Task brief
I need every line from the start of the material below up to and including the line containing "Battery life limits cleaning time", restated exactly, with the pictures omitted.
□ □ □
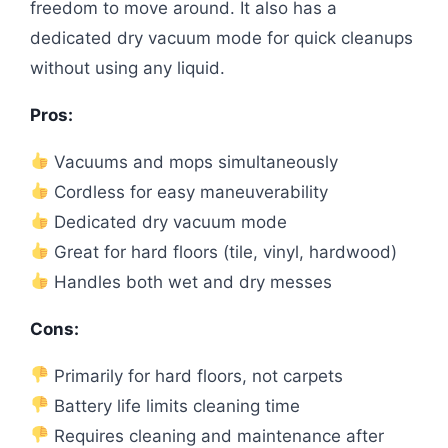
freedom to move around. It also has a
dedicated dry vacuum mode for quick cleanups
without using any liquid.
Pros:
Vacuums and mops simultaneously
Cordless for easy maneuverability
Dedicated dry vacuum mode
Great for hard floors (tile, vinyl, hardwood)
Handles both wet and dry messes
Cons:
Primarily for hard floors, not carpets
Battery life limits cleaning time
Requires cleaning and maintenance after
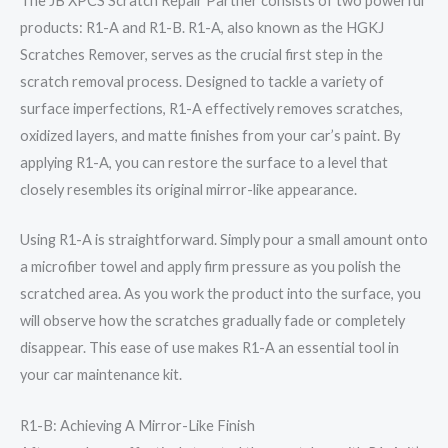
The JB XPCS Scratch Repair Partner consists of two powerful
products: R1-A and R1-B. R1-A, also known as the HGKJ
Scratches Remover, serves as the crucial first step in the
scratch removal process. Designed to tackle a variety of
surface imperfections, R1-A effectively removes scratches,
oxidized layers, and matte finishes from your car’s paint. By
applying R1-A, you can restore the surface to a level that
closely resembles its original mirror-like appearance.
Using R1-A is straightforward. Simply pour a small amount onto
a microfiber towel and apply firm pressure as you polish the
scratched area. As you work the product into the surface, you
will observe how the scratches gradually fade or completely
disappear. This ease of use makes R1-A an essential tool in
your car maintenance kit.
R1-B: Achieving A Mirror-Like Finish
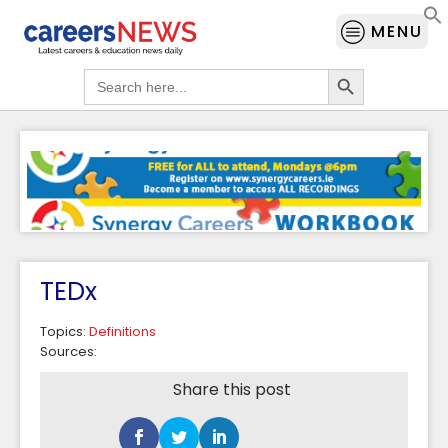
MENU
Search Button
Search
for:
TEDx
Topics:
Definitions
Sources:
Share this post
□ □ □
Solution to this problem
freedom to move around. It also has a
dedicated dry vacuum mode for quick cleanups
without using any liquid.
Pros:
Vacuums and mops simultaneously
Cordless for easy maneuverability
Dedicated dry vacuum mode
Great for hard floors (tile, vinyl, hardwood)
Handles both wet and dry messes
Cons:
Primarily for hard floors, not carpets
Battery life limits cleaning time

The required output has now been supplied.